TASK PROMPT: Could you write out the records below exactly as they appear, leaving out any pictures?

INPUT RECORDS:
────────────────
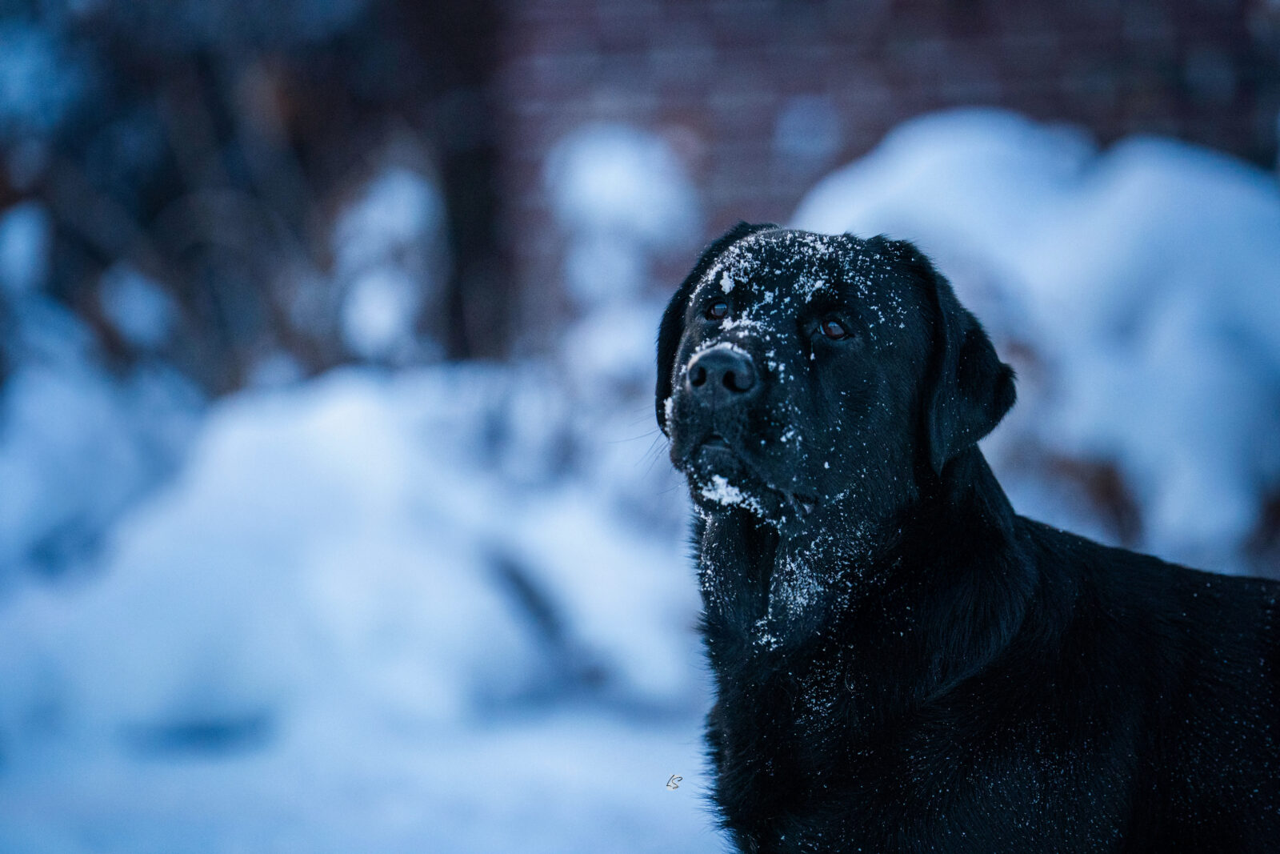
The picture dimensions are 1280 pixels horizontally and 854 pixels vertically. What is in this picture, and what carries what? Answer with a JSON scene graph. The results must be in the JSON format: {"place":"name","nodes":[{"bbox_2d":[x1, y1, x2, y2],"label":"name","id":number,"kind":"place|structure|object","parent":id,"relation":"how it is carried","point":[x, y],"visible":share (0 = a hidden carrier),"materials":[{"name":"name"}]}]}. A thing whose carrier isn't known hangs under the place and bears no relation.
{"place":"outdoors","nodes":[
{"label":"outdoors","id":0,"kind":"place"},
{"bbox_2d":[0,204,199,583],"label":"snowy shrub","id":1,"kind":"object","parent":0,"point":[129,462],"visible":0.75,"materials":[{"name":"white plant"}]},
{"bbox_2d":[0,0,493,390],"label":"tree","id":2,"kind":"object","parent":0,"point":[214,108],"visible":0.69,"materials":[{"name":"plant"}]},
{"bbox_2d":[0,690,718,853],"label":"snowy ground","id":3,"kind":"structure","parent":0,"point":[682,802],"materials":[{"name":"white snow"}]},
{"bbox_2d":[0,361,699,750],"label":"snow mound","id":4,"kind":"object","parent":3,"relation":"on","point":[259,439],"visible":0.8,"materials":[{"name":"white snow"}]},
{"bbox_2d":[329,160,443,366],"label":"snow clump","id":5,"kind":"object","parent":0,"point":[389,305],"visible":0.64,"materials":[{"name":"white"}]},
{"bbox_2d":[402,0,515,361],"label":"tree trunk","id":6,"kind":"object","parent":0,"point":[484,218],"visible":0.63,"materials":[{"name":"brown"}]},
{"bbox_2d":[543,124,700,398],"label":"snowy shrub","id":7,"kind":"object","parent":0,"point":[592,187],"visible":0.67,"materials":[{"name":"white plant"}]},
{"bbox_2d":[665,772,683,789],"label":"watermark","id":8,"kind":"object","parent":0,"point":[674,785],"visible":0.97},
{"bbox_2d":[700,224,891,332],"label":"snow","id":9,"kind":"structure","parent":0,"point":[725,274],"visible":0.53,"materials":[{"name":"white snow"}]},
{"bbox_2d":[493,0,1279,341],"label":"brick wall","id":10,"kind":"structure","parent":0,"point":[1068,43],"materials":[{"name":"red brick"}]},
{"bbox_2d":[656,219,1279,853],"label":"black dog","id":11,"kind":"object","parent":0,"point":[1020,570],"visible":0.99},
{"bbox_2d":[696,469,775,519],"label":"snow patch","id":12,"kind":"object","parent":11,"relation":"on","point":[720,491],"visible":0.45,"materials":[{"name":"white snow"}]},
{"bbox_2d":[800,109,1279,575],"label":"snow mound","id":13,"kind":"object","parent":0,"point":[1110,252],"visible":0.58,"materials":[{"name":"white snow"}]}
]}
────────────────
REPLY TO THE EXERCISE:
The picture dimensions are 1280 pixels horizontally and 854 pixels vertically. What is in this picture, and what carries what? Answer with a JSON scene graph. The results must be in the JSON format: {"place":"name","nodes":[{"bbox_2d":[x1, y1, x2, y2],"label":"name","id":number,"kind":"place|structure|object","parent":id,"relation":"how it is carried","point":[x, y],"visible":share (0 = a hidden carrier),"materials":[{"name":"name"}]}]}. A thing whose carrier isn't known hangs under the place and bears no relation.
{"place":"outdoors","nodes":[
{"label":"outdoors","id":0,"kind":"place"},
{"bbox_2d":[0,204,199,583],"label":"snowy shrub","id":1,"kind":"object","parent":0,"point":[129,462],"visible":0.75,"materials":[{"name":"white plant"}]},
{"bbox_2d":[0,0,493,390],"label":"tree","id":2,"kind":"object","parent":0,"point":[214,108],"visible":0.69,"materials":[{"name":"plant"}]},
{"bbox_2d":[0,690,718,853],"label":"snowy ground","id":3,"kind":"structure","parent":0,"point":[682,802],"materials":[{"name":"white snow"}]},
{"bbox_2d":[0,361,699,750],"label":"snow mound","id":4,"kind":"object","parent":3,"relation":"on","point":[259,439],"visible":0.8,"materials":[{"name":"white snow"}]},
{"bbox_2d":[329,160,443,366],"label":"snow clump","id":5,"kind":"object","parent":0,"point":[389,305],"visible":0.64,"materials":[{"name":"white"}]},
{"bbox_2d":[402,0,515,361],"label":"tree trunk","id":6,"kind":"object","parent":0,"point":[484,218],"visible":0.63,"materials":[{"name":"brown"}]},
{"bbox_2d":[543,124,700,398],"label":"snowy shrub","id":7,"kind":"object","parent":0,"point":[592,187],"visible":0.67,"materials":[{"name":"white plant"}]},
{"bbox_2d":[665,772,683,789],"label":"watermark","id":8,"kind":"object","parent":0,"point":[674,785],"visible":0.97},
{"bbox_2d":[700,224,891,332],"label":"snow","id":9,"kind":"structure","parent":0,"point":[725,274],"visible":0.53,"materials":[{"name":"white snow"}]},
{"bbox_2d":[493,0,1279,341],"label":"brick wall","id":10,"kind":"structure","parent":0,"point":[1068,43],"materials":[{"name":"red brick"}]},
{"bbox_2d":[656,219,1279,853],"label":"black dog","id":11,"kind":"object","parent":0,"point":[1020,570],"visible":0.99},
{"bbox_2d":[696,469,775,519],"label":"snow patch","id":12,"kind":"object","parent":11,"relation":"on","point":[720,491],"visible":0.45,"materials":[{"name":"white snow"}]},
{"bbox_2d":[800,109,1279,575],"label":"snow mound","id":13,"kind":"object","parent":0,"point":[1110,252],"visible":0.58,"materials":[{"name":"white snow"}]}
]}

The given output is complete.